- _Problem statement_
Search the data below for the string "depth". Extract every line that contains it.

--------------------

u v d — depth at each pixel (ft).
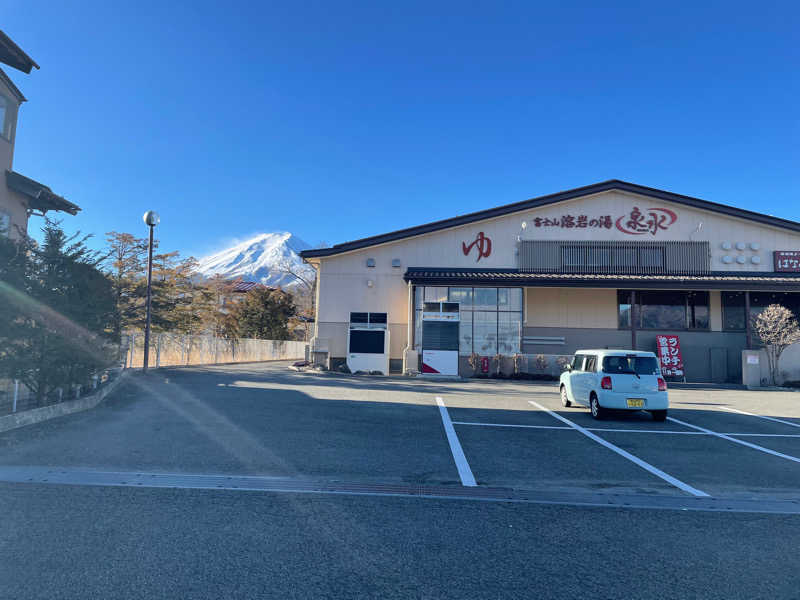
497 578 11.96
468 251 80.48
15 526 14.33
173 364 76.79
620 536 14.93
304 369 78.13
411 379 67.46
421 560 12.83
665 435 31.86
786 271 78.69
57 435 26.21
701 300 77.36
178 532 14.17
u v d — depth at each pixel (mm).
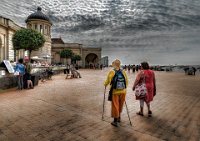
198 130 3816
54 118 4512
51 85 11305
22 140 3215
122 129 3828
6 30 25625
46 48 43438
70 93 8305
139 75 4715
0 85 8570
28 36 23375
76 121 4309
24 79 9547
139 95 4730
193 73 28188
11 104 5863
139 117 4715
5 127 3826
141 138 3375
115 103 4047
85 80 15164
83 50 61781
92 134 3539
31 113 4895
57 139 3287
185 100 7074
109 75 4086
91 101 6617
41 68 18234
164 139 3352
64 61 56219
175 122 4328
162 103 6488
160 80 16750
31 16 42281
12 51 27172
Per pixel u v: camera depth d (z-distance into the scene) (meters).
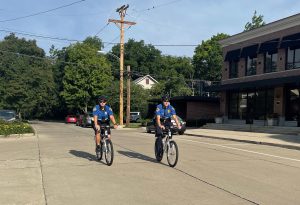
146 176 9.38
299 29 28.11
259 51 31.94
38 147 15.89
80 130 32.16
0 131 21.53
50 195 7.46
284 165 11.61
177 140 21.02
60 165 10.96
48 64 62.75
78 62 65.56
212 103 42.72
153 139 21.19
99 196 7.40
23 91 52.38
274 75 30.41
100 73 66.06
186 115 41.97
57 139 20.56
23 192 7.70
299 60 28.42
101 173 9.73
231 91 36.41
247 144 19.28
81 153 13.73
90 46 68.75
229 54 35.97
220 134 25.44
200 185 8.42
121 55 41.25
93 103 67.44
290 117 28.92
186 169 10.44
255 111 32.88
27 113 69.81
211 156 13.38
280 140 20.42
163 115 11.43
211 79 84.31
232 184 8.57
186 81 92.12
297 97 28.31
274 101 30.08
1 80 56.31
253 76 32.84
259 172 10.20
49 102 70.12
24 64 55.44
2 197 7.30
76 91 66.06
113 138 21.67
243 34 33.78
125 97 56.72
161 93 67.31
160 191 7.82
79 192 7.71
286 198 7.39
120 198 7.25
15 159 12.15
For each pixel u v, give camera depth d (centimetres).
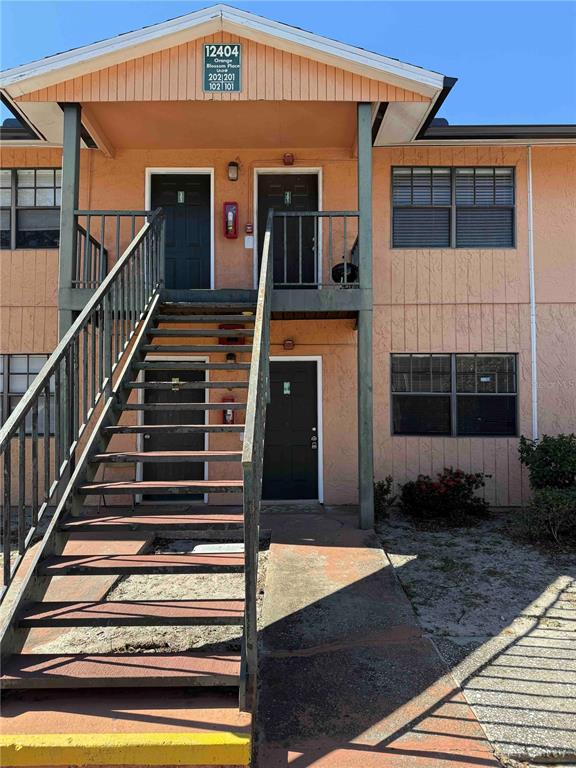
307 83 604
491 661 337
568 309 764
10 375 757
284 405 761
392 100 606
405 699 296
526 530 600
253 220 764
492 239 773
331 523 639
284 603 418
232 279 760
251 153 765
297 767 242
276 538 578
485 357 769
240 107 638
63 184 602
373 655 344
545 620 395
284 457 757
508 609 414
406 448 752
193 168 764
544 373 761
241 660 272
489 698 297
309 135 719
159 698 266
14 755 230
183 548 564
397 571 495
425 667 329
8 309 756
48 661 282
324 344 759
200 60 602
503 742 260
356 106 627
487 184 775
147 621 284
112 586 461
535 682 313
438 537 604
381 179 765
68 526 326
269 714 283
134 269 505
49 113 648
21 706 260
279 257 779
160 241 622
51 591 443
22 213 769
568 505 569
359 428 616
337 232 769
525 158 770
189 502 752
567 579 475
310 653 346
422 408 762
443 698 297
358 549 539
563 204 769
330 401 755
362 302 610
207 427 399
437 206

--------------------

- _Task output_
u v d — depth at each pixel (ft).
u v d — depth at each pixel (mm).
Per pixel u v: camera depth d (z-distance into the scene) (meters).
For each pixel u v, give camera depth d (centimetres).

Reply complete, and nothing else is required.